[Excerpts from a dataset]
######
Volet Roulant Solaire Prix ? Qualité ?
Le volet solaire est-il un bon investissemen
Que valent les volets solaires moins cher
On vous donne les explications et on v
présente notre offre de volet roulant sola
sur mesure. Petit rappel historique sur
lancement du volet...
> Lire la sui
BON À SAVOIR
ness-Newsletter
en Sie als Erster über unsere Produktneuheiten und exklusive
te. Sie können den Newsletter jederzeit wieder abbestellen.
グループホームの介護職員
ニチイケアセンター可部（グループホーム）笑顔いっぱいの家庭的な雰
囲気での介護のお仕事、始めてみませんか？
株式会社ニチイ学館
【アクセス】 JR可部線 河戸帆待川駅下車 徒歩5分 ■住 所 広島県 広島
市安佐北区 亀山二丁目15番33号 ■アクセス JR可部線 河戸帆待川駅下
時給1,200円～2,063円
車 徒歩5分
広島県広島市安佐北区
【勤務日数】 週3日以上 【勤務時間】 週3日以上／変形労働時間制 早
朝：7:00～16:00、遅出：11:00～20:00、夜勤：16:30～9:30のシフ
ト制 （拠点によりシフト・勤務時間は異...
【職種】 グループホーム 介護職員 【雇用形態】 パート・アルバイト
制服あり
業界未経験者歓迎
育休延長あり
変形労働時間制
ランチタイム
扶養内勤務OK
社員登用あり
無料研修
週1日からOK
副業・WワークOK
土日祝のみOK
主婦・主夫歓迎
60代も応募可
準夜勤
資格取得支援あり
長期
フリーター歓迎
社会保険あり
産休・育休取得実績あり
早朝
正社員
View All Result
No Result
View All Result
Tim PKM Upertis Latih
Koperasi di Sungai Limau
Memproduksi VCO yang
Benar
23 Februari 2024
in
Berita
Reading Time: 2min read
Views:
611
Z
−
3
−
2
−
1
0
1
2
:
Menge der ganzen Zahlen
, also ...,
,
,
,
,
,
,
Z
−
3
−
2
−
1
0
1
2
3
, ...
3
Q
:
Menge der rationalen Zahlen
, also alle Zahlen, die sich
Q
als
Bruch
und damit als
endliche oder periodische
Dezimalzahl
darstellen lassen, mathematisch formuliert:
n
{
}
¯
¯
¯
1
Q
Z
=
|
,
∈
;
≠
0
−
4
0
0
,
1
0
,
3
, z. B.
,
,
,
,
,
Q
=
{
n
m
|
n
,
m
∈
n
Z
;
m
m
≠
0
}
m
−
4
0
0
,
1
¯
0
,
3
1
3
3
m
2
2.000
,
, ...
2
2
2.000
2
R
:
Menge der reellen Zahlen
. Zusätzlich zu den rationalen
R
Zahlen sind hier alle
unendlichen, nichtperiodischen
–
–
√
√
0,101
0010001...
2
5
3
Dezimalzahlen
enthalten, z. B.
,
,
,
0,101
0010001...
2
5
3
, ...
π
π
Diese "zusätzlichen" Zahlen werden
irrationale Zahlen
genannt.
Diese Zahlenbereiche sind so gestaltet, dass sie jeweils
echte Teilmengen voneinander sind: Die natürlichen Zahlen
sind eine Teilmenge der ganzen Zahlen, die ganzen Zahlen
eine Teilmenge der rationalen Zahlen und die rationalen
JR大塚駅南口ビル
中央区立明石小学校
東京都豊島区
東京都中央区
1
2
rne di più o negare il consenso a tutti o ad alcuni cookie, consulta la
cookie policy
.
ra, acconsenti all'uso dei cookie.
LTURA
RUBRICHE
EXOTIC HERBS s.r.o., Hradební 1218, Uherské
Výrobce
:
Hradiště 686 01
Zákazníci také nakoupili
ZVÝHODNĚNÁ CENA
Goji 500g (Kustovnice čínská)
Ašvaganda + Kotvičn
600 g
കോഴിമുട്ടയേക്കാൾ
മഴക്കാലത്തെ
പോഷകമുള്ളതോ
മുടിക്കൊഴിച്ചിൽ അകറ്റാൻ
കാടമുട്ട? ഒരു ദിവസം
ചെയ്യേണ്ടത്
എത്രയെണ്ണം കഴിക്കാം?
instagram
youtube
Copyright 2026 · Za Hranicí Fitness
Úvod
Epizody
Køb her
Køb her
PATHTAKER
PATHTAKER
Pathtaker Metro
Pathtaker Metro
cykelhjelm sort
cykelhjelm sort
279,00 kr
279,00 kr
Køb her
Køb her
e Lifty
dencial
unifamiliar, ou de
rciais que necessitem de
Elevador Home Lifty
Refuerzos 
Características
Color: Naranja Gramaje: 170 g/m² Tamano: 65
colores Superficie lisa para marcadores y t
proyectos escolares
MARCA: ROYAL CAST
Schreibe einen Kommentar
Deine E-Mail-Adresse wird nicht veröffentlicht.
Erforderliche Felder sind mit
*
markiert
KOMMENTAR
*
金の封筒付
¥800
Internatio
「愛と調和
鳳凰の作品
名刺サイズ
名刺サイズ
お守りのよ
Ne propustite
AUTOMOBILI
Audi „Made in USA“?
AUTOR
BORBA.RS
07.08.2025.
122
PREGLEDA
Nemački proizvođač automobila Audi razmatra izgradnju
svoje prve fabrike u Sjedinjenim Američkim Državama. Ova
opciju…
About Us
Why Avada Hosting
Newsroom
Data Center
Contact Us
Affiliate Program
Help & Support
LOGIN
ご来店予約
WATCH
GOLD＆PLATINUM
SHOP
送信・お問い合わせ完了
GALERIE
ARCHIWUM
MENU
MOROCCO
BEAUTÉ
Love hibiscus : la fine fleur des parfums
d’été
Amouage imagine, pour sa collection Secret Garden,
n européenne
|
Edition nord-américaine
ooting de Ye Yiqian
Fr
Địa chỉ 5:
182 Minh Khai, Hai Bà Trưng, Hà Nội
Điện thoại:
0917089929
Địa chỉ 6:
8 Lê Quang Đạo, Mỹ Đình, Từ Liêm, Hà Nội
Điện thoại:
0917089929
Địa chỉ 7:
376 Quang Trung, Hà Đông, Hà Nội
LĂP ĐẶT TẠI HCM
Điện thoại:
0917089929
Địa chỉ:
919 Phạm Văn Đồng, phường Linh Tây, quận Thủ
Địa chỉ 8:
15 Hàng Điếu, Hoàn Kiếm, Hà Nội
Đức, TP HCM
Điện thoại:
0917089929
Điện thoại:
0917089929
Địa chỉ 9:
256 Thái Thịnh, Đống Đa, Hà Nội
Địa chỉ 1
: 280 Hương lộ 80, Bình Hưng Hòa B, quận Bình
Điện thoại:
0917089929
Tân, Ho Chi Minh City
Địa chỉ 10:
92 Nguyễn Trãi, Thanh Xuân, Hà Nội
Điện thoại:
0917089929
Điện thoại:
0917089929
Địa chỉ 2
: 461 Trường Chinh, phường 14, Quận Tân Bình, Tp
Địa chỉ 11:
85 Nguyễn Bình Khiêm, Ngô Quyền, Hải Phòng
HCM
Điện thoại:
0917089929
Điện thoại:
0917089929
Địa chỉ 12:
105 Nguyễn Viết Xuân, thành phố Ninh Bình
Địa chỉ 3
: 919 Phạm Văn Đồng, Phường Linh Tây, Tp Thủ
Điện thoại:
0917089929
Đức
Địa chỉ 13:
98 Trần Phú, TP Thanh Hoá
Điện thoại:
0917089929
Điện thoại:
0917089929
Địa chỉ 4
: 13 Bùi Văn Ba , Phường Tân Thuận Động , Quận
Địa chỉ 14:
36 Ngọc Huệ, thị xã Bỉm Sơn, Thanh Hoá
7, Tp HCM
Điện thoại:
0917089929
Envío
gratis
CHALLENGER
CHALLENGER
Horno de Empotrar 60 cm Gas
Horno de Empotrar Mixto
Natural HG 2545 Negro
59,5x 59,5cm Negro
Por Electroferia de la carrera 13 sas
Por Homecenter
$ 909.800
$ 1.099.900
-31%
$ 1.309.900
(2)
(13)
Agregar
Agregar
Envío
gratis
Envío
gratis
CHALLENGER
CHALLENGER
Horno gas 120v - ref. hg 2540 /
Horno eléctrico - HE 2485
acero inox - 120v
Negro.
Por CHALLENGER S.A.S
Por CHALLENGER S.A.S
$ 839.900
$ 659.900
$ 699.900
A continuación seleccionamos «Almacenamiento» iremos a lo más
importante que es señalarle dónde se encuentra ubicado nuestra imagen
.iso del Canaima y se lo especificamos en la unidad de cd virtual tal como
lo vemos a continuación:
######
**WHAT TO PRODUCE**
Print the lines of the records verbatim, from the start of the records through the line containing "te. Sie können", with that final line included.

**OUTPUT OF THE EXERCISE**
Volet Roulant Solaire Prix ? Qualité ?
Le volet solaire est-il un bon investissemen
Que valent les volets solaires moins cher
On vous donne les explications et on v
présente notre offre de volet roulant sola
sur mesure. Petit rappel historique sur
lancement du volet...
> Lire la sui
BON À SAVOIR
ness-Newsletter
en Sie als Erster über unsere Produktneuheiten und exklusive
te. Sie können den Newsletter jederzeit wieder abbestellen.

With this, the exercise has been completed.